Petroleum Engineering Hires Noted Professor as First Tenured Faculty Member

John Lee, a National Academy of Engineering member most recently noted for his work on oil and gas reserve regulations, has accepted a position as the first tenured faculty member in the University of Houston’s growing petroleum engineering program.  He will hold the Hugh Roy and Lillie Cranz Cullen Distinguished University Chair.

Lee, who has been a professor at Texas A&M University since 1977, is arguably the most widely known petroleum engineering academic in North America. He is highly respected within academia, the engineering community and the boardrooms of many publicly owned petroleum companies. John Lee

“We are honored to have such a distinguished professor as John Lee join UH. His teaching and research expertise will serve as a cornerstone for our growing program,” said Tom Holley, director of UH’s petroleum engineering program. “He shares UH’s vision of influencing the education of upcoming petroleum engineers while building a new department in the UH Energy Research Park.”

Lee is best known for his recent publications and presentations involving oil and gas reserves regulations and estimation and production forecasting in unconventional gas reservoirs. He served as an Engineering Fellow with the U.S. Securities & Exchange Commission (SEC) from 2007 to 2008, providing technical assistance to the SEC in its reserves reporting rules modernization effort.

“Professor Lee will be instrumental in building a leading petroleum engineering program here in the world’s energy capital,” said Ron Harrell, chair of the UH Petroleum Engineering Advisory Board.  “His presence at UH will help attract other outstanding faculty members as well as high-quality students from the greater Houston area and the region.” 

In accepting the position, Lee expressed a desire to help shape UH's emerging petroleum engineering program, which is slated to become a department. He starts teaching this fall semester.

“I was motivated by the chance to help build a department and to teach all the undergrads, and maybe a good portion of the graduate students. I found this opportunity very appealing,” said Lee, who held the L.F. Peterson Chair in Petroleum Engineering at Texas A&M.

UH’s petroleum engineering program debuted an undergraduate degree program in fall 2009 that has grown to an estimated 150 students. The program already has a successful graduate program, which has grown some 20 percent this year.

The popular program is a component of the UH Energy initiative, a key strategic focus for research and teaching. This spring, it moved into the ConocoPhillips Petroleum Engineering Building at the UH Energy Research Park (ERP), making it the first academic program to be housed in the complex.
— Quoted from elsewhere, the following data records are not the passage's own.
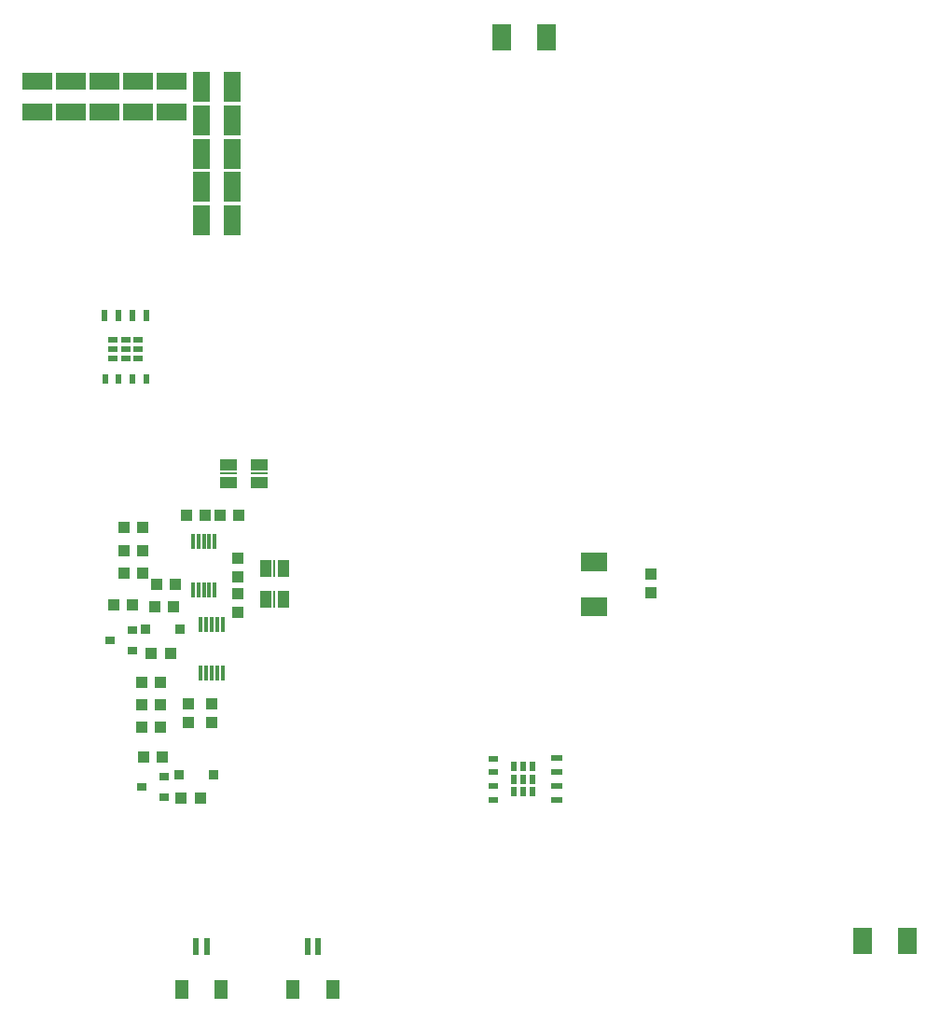
<source format=gbr>
G04 EAGLE Gerber RS-274X export*
G75*
%MOMM*%
%FSLAX34Y34*%
%LPD*%
%INSolderpaste Top*%
%IPPOS*%
%AMOC8*
5,1,8,0,0,1.08239X$1,22.5*%
G01*
%ADD10R,1.600000X2.700000*%
%ADD11R,2.700000X1.600000*%
%ADD12R,0.300000X1.450000*%
%ADD13R,2.400000X1.800000*%
%ADD14R,1.000000X1.100000*%
%ADD15R,1.800000X2.400000*%
%ADD16R,1.100000X1.000000*%
%ADD17R,0.900000X0.800000*%
%ADD18R,1.050000X0.600000*%
%ADD19R,0.850000X0.600000*%
%ADD20R,0.600000X0.900000*%
%ADD21R,0.600000X1.050000*%
%ADD22R,0.600000X0.850000*%
%ADD23R,0.900000X0.600000*%
%ADD24R,0.900000X0.950000*%
%ADD25R,1.600000X0.228600*%
%ADD26R,1.600000X1.100000*%
%ADD27R,0.228600X1.600000*%
%ADD28R,1.100000X1.600000*%
%ADD29R,0.600000X1.550000*%
%ADD30R,1.200000X1.800000*%


D10*
X181900Y771400D03*
X209900Y771400D03*
X181900Y801800D03*
X209900Y801800D03*
X181900Y832200D03*
X209900Y832200D03*
D11*
X32800Y808900D03*
X32800Y836900D03*
D10*
X181900Y710600D03*
X209900Y710600D03*
X181900Y741000D03*
X209900Y741000D03*
D11*
X124000Y808900D03*
X124000Y836900D03*
X93600Y808900D03*
X93600Y836900D03*
X63200Y808900D03*
X63200Y836900D03*
X154400Y808900D03*
X154400Y836900D03*
D12*
X201000Y343900D03*
X196000Y343900D03*
X191000Y343900D03*
X186000Y343900D03*
X181000Y343900D03*
X181000Y299900D03*
X186000Y299900D03*
X191000Y299900D03*
X196000Y299900D03*
X201000Y299900D03*
D13*
X538470Y400700D03*
X538470Y360200D03*
D14*
X590300Y389950D03*
X590300Y372950D03*
X127600Y292000D03*
X144600Y292000D03*
X144600Y271670D03*
X127600Y271670D03*
X127600Y251330D03*
X144600Y251330D03*
D15*
X782350Y57500D03*
X822850Y57500D03*
D16*
X191000Y272600D03*
X191000Y255600D03*
D14*
X180600Y187000D03*
X163600Y187000D03*
D17*
X128000Y197000D03*
X148000Y206500D03*
X148000Y187500D03*
D18*
X504250Y184950D03*
X504250Y197650D03*
X504250Y210350D03*
X504250Y223050D03*
D19*
X447250Y185250D03*
X447250Y197750D03*
X447250Y210250D03*
X447250Y222750D03*
D20*
X474000Y204000D03*
X474000Y215500D03*
X474000Y192500D03*
X482500Y204000D03*
X482500Y215500D03*
X482500Y192500D03*
X465500Y204000D03*
X465500Y215500D03*
X465500Y192500D03*
D12*
X194000Y420000D03*
X189000Y420000D03*
X184000Y420000D03*
X179000Y420000D03*
X174000Y420000D03*
X174000Y376000D03*
X179000Y376000D03*
X184000Y376000D03*
X189000Y376000D03*
X194000Y376000D03*
D14*
X111500Y391000D03*
X128500Y391000D03*
X111500Y411500D03*
X128500Y411500D03*
X128500Y432000D03*
X111500Y432000D03*
D15*
X454300Y876410D03*
X494800Y876410D03*
D14*
X156500Y360000D03*
X139500Y360000D03*
X153500Y318000D03*
X136500Y318000D03*
D17*
X99000Y330000D03*
X119000Y339500D03*
X119000Y320500D03*
D21*
X132050Y624250D03*
X119350Y624250D03*
X106650Y624250D03*
X93950Y624250D03*
D22*
X131750Y567250D03*
X119250Y567250D03*
X106750Y567250D03*
X94250Y567250D03*
D23*
X113000Y594000D03*
X101500Y594000D03*
X124500Y594000D03*
X113000Y602500D03*
X101500Y602500D03*
X124500Y602500D03*
X113000Y585500D03*
X101500Y585500D03*
X124500Y585500D03*
D24*
X192750Y208000D03*
X161250Y208000D03*
X162750Y340000D03*
X131250Y340000D03*
D14*
X198500Y443000D03*
X215500Y443000D03*
X168500Y443000D03*
X185500Y443000D03*
D16*
X215000Y355500D03*
X215000Y372500D03*
X215000Y404500D03*
X215000Y387500D03*
D25*
X206000Y481000D03*
D26*
X234000Y473000D03*
X234000Y489000D03*
X206000Y473000D03*
X206000Y489000D03*
D25*
X234000Y481000D03*
D27*
X248000Y367000D03*
D28*
X256000Y395000D03*
X240000Y395000D03*
X256000Y367000D03*
X240000Y367000D03*
D27*
X248000Y395000D03*
D16*
X158500Y381000D03*
X141500Y381000D03*
D14*
X170000Y272500D03*
X170000Y255500D03*
D16*
X119500Y362000D03*
X102500Y362000D03*
X146500Y224000D03*
X129500Y224000D03*
D29*
X177000Y52000D03*
X187000Y52000D03*
D30*
X200000Y13000D03*
X164000Y13000D03*
D29*
X278000Y52000D03*
X288000Y52000D03*
D30*
X301000Y13000D03*
X265000Y13000D03*
M02*

</source>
“John Lee will be an integral part of our effort to build a world-class petroleum engineering program, which we must have to become ‘the energy university,’” said Joseph W. Tedesco, dean of UH’s Cullen College of Engineering.

After receiving his bachelor’s, master's and Ph.D. degrees from Georgia Tech, Lee worked for the Exxon Research Co. from 1962 to 1968. He later joined and eventually headed Exxon Co. USA's major fields study group, where he supervised integrated field studies of Exxon's largest domestic reservoirs. He also joined S.A. Holditch & Associates, Inc., a petroleum engineering consulting firm, in 1980 and retired as executive vice president in 1999.

Lee is the author of three textbooks published by the Society of Petroleum Engineers. He was elected to the National Academy of Engineering in 1993, the Russian Academy of Natural Sciences in 2006 and Georgia Tech's first class of its Academy of Distinguished Engineering Alumni in 1994. He became an Honorary Member of AIME/SPE, the societies’ highest recognition, in 2001.

He received the SPE DeGolyer Distinguished Service Medal, the society’s top service award, in 2004, the AIME/SPE Anthony F. Lucas Gold Medal, the societies’ top technical award, in 2003 and the AIME Mineral Industry Education Award in 2002. He received SPE's Reservoir Engineering Award in 1986 and was named a Distinguished Member in 1987. He is a past member of the board of directors of SPE, has been a Distinguished Lecturer and received the Distinguished Faculty Achievement Award from Texas A&M in 1982.